Managers and Selection of Proper Forecasting Technique

The increasing complexities of the business environment together with the changing demands and expectations, implies that every organization needs to know the future values of their key decision variables. In virtually every decision they make, executives today consider some kind of forecast. In any organization, managers play a significant role in implementing Forecasting techniques. Forecasting takes the historical data and project them into the future to predict the occurrence of uncertain events. Forecasting serves as a self-assessment tool for the company. To handle the increasing variety and complexity of managerial forecasting problems, many forecasting techniques have been developed in recent years. Each has its special use, and care must be taken to select the correct technique for a particular application.

The manager as the forecaster has a role to play in technique selection; and the better he understands the range of forecasting possibilities, the more likely it is that a company’s forecasting efforts will bear fruit. Sound predictions of demands and trends are no longer luxury items, but a necessity, if managers are to cope with seasonality, sudden changes in demand levels, and price-cutting maneuvers of the competition, strikes, and large swings of the economy. Forecasting can help them deal with these troubles; but it can help them more, the more they know about the general principles of forecasting, what it can and cannot do for them currently, and which techniques are suited to their needs of the moment.

The selection of a proper forecasting method depends on many factors. Some of such factors are; the context of the forecast, the relevance and availability of historical data, the degree of accuracy desirable, the time period to be forecast, the cost/ benefit (or value) of the forecast to the company, and the time available for making the analysis. These factors must be weighed constantly, and on a variety of levels. In general, for example, the forecasting manager should choose a proper forecasting technique that makes the best use of available data.

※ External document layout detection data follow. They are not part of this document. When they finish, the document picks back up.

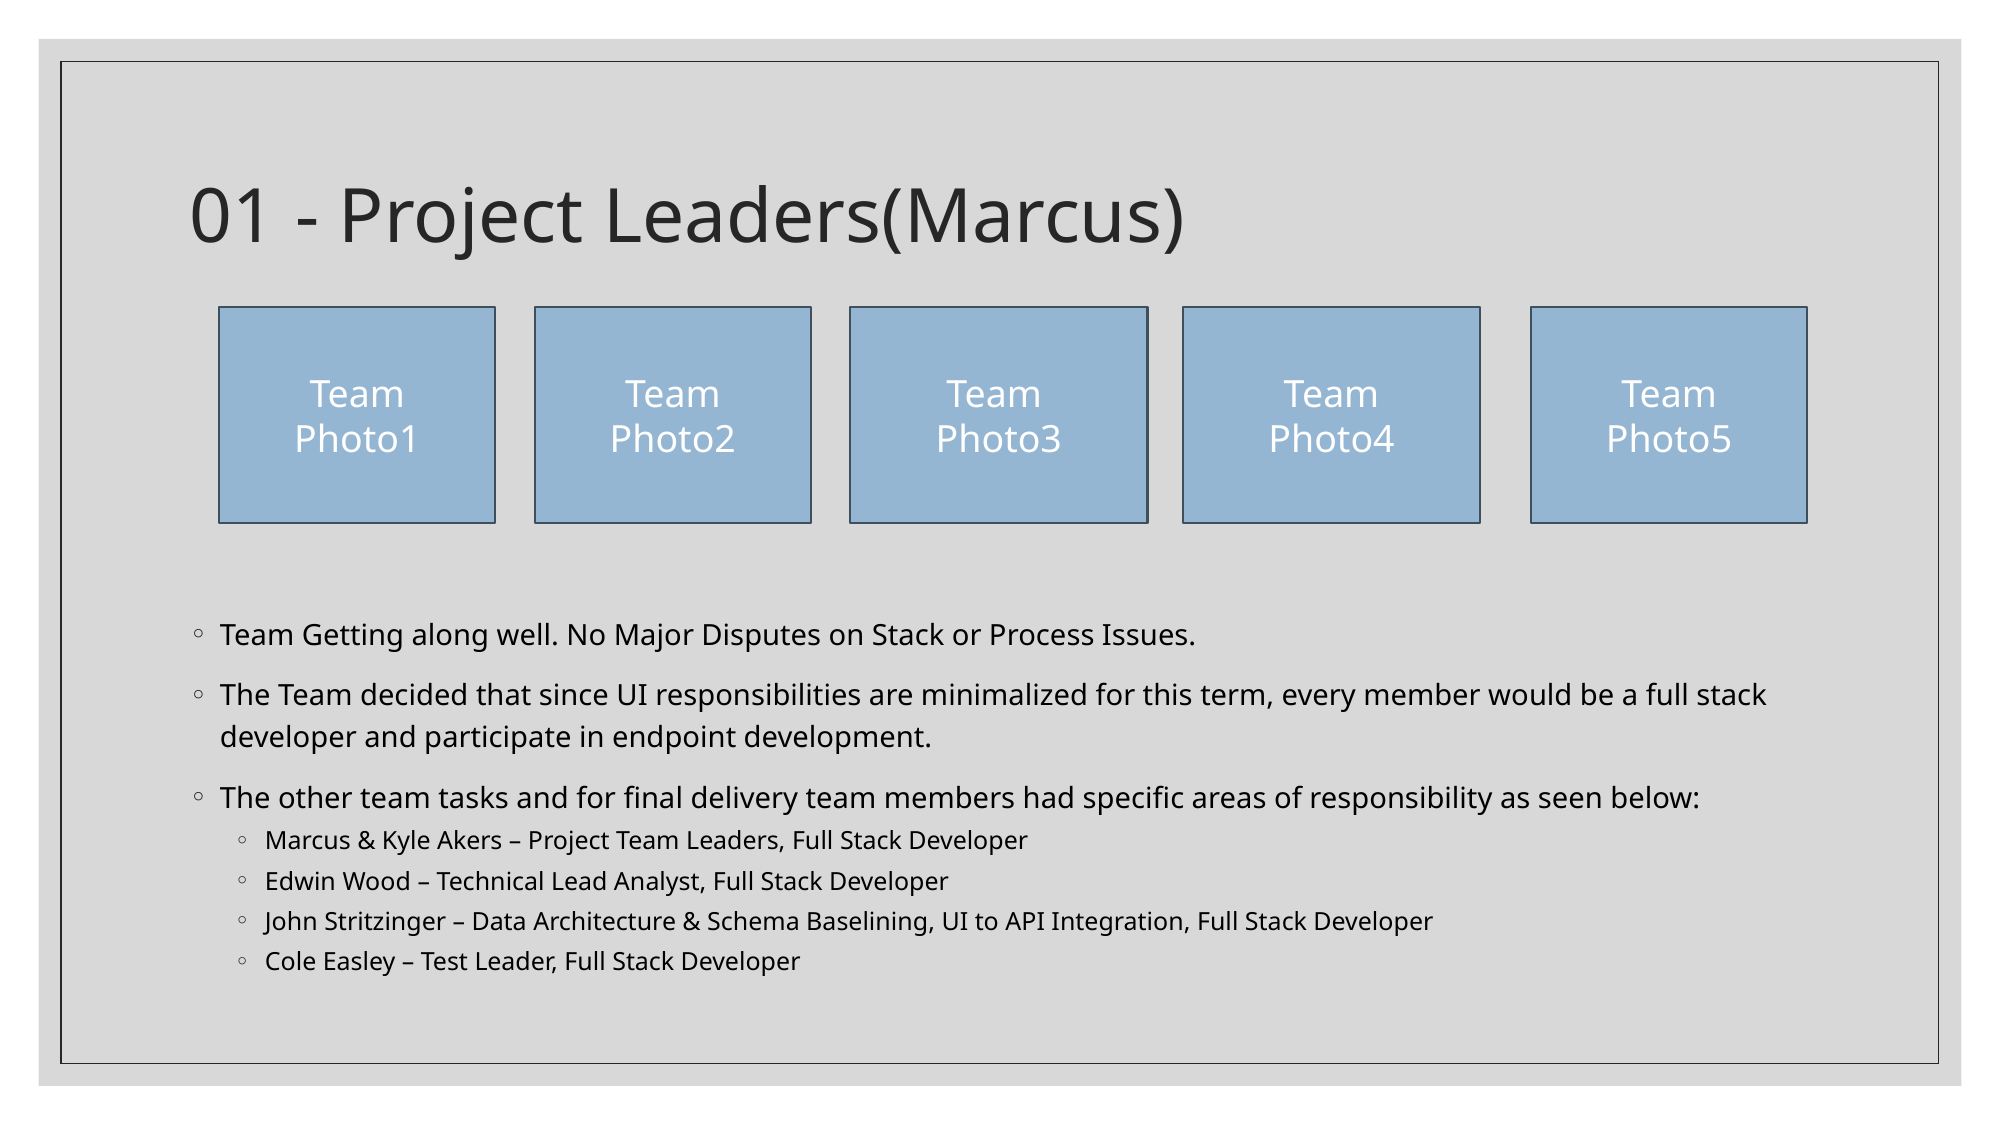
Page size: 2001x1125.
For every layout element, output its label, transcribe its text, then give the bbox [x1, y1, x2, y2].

text_box Team Photo4 [1182, 306, 1481, 524]
text_box Team Photo5 [1530, 306, 1808, 524]
list Team Getting along well. No Major Disputes on Stack or Process Issues. The Team decided that since UI responsibilities are minimalized for this term, every member would be a full stack developer and participate in endpoint development. The other team tasks and for final delivery team members had specific areas of responsibility as seen below: Marcus & Kyle Akers – Project Team Leaders, Full Stack Developer Edwin Wood – Technical Lead Analyst, Full Stack Developer John Stritzinger – Data Architecture & Schema Baselining, UI to API Integration, Full Stack Developer Cole Easley – Test Leader, Full Stack Developer [174, 601, 1825, 1035]
text_box Team Photo2 [534, 306, 812, 524]
text_box Team Photo1 [218, 306, 496, 524]
title 01 - Project Leaders(Marcus) [174, 105, 1825, 331]
text_box Team Photo3 [849, 306, 1149, 524]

A manager forecasts by going through the reports, graphs and analyzes the pulse of the business. It can make a huge difference between just surviving and being highly successful in business. The future direction of the company may rest on the accuracy of forecasting done by a manager.

The forecasting methodology emphasis on the knowledge and judgment of the manager. This is unavoidable given the nature of the market, but it follows that developing a good forecast is a labor-intensive process.

When an objective is set in a company, the external and internal factors have to observed and listed by the manager. Studying cultural, political and international environment is necessary as these factors are uncontrollable. Internal factors such company’s internal policies and their effects on demand changes, technology changes, sales changes also need to considered. After gathering information various forecasting techniques which are needed are applied.

The forecast should be operationally applied. This can be done by breaking it down on the basis of number of product lines, the type of customers, the various management policies. The various scenarios derived earlier must be compared in light of the operational feasibility. The idea here is to determine what is feasible and what is profitable from total internal business environment. After studying various feasibilities the forecast becomes really useful. After using the forecast, the forecast errors and reasons for deviation are monitored regularly.

Managers who implement accurate sales forecasting processes realize important benefits to company such as:

  1. Ability to determine the expected return on investments
  2. The ability to plan for production and capacity
  3. Determine the value of a business above the value of its current assets
  4. Knowing when and how much to buy
  5. The ability to identify the pattern or trend of sales
  6. Enhanced cash flow
  7. In-depth knowledge of customers and the products they order.